Shrine of St Frideswide – Christ Church

12th January 2023

Cathedral Treasure, Finalist Number 2

Venerated place of pilgrimage and prayer to a healing saint

The Shrine of St Frideswide at Christ Church Cathedral, Oxford

There are 10 finalists in our Cathedral Treasure competition. You can vote for your favourite and you’ll be in with a chance of winning a copy of Janet Gough’s brilliant Deans’ Choice: Cathedral Treasures of England and Wales.

Vote for your favourite here.

 

Since cathedrals are sermons in stone, the most valuable treasure of Christ Church is ‘the stone that was rejected which became the cornerstone’ (Psalm 118: 22 and Acts 4: 11).

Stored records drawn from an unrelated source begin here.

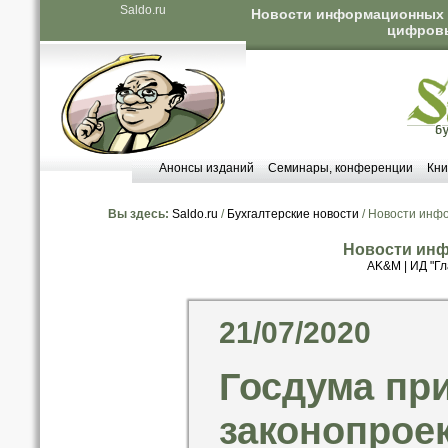
Saldo.ru
Новости информационных аг
цифровы
Анонсы изданий
Семинары, конференции
Кни
Вы здесь:
Saldo.ru
/
Бухгалтерские новости
/ Новости инф
Новости инф
AK&M
|
ИД "Гл
21/07/2020
Госдума пр
законопрое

That stone is the Shrine to St Frideswide, which would have housed the reliquary of this early Saxon saint. Frideswide was the abbess of her monastery until her death around ad 727. She was buried in the abbey, and her shrine quickly became associated with healings and cures.

 

Oxford was almost destroyed by the violence that engulfed the city during the St Brice’s Day Massacre of 1002. In 1180 Frideswide’s remains were moved into a new shrine in the monastery church (now Christ Church Cathedral), as witnessed by Henry II (r.1135–1154). Frideswide was now Patron Saint of the City and University of Oxford.

 

Frideswide’s current shrine dates from around 1289 and would once have been gilded with precious metals and jewels. It was subsequently destroyed and stripped of everything valuable – under Reformation-era legislation that abolished ‘superstitious memorials’ – but the shrine endured these ravages and was partially restored under Mary I in 1588.

 

The original sculpting remains largely intact, and the carvings of foliage carry a wealth of spiritual and medicinal associations. The shrine also features several faces, including Frideswide herself (partial, and probably mutilated in 1538), companion nuns of the saint and characters featured in her illuminating Saxon saga.

 

Frideswide’s stripped shrine and Matthew 6: 19–21 remind us, ‘do not store up for yourselves treasures on earth … but store up for yourselves treasures in heaven … for where your treasure is, there your heart will be.’

 

Source : Deans’ Choice: Cathedral Treasures of England and Wales, Janet Gough.